▶ _TRY IT_
For this exercise, repeat exactly the lines below starting at the line holding "Слово пастыря" and ending at the line holding "שעווה. עם משקל של", both included, with no extra lines and no pictures.

[Collected data]
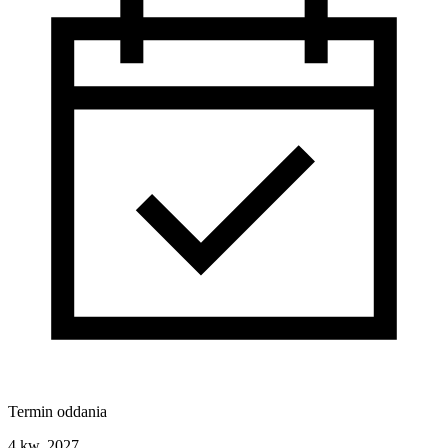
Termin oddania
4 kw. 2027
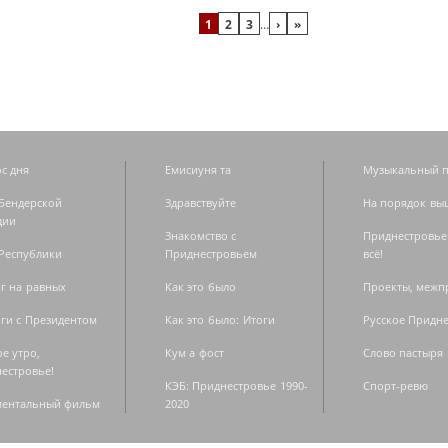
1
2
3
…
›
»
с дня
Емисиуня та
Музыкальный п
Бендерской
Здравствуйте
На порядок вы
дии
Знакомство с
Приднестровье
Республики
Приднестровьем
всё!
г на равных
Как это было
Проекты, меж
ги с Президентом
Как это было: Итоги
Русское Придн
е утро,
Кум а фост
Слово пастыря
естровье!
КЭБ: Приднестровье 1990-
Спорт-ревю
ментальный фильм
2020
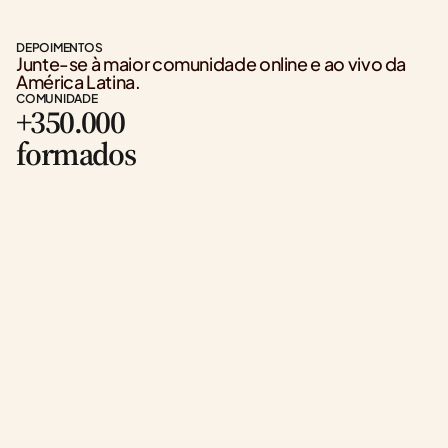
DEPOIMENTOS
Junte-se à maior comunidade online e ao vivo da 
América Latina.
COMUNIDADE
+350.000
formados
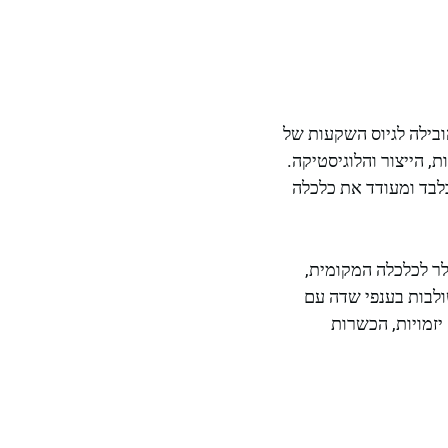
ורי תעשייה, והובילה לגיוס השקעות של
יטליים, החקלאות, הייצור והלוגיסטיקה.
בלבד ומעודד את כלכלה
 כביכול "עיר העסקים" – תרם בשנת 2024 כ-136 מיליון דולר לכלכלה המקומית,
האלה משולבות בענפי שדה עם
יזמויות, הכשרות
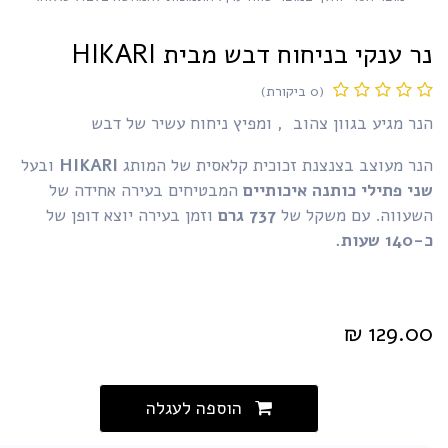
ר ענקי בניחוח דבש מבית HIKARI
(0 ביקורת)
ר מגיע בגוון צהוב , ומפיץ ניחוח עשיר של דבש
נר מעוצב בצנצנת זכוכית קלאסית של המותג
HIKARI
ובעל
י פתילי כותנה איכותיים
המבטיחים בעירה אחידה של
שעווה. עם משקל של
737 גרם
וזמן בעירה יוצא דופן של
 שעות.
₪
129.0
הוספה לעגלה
...
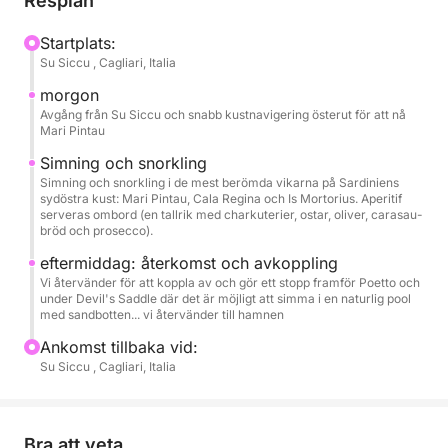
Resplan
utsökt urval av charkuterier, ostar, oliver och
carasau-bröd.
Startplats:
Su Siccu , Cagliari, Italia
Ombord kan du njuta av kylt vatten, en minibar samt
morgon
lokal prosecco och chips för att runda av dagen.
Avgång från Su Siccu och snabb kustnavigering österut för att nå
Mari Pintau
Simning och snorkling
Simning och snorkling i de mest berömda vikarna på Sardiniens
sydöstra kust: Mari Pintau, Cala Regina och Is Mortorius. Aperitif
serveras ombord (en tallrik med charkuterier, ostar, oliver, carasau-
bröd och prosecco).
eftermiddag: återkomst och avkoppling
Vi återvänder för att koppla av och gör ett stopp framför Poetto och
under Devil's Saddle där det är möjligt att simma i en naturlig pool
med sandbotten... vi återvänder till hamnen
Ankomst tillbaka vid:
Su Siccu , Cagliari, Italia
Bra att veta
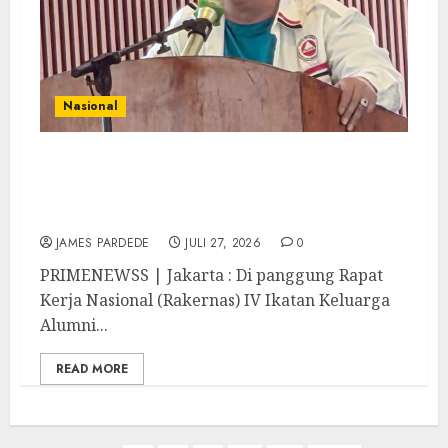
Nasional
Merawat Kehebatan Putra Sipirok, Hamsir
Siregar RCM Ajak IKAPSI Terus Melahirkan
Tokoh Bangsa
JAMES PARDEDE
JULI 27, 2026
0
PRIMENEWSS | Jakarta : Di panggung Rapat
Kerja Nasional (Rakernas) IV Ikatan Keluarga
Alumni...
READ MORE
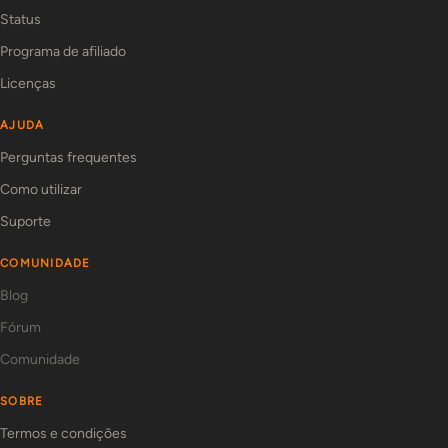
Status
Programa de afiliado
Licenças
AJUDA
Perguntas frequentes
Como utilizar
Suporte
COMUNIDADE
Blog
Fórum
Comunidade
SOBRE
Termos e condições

▶ _PROBLEM SOLUTION_
Слово пастыря
естровье!
КЭБ: Приднестровье 1990-
Спорт-ревю
ментальный фильм
2020
DEPOIMENTOS
Junte-se à maior comunidade online e ao vivo da 
América Latina.
COMUNIDADE
+350.000
formados
ורי תעשייה, והובילה לגיוס השקעות של
יטליים, החקלאות, הייצור והלוגיסטיקה.
בלבד ומעודד את כלכלה
 כביכול "עיר העסקים" – תרם בשנת 2024 כ-136 מיליון דולר לכלכלה המקומית,
האלה משולבות בענפי שדה עם
יזמויות, הכשרות
ר ענקי בניחוח דבש מבית HIKARI
(0 ביקורת)
ר מגיע בגוון צהוב , ומפיץ ניחוח עשיר של דבש
נר מעוצב בצנצנת זכוכית קלאסית של המותג
HIKARI
ובעל
י פתילי כותנה איכותיים
המבטיחים בעירה אחידה של
שעווה. עם משקל של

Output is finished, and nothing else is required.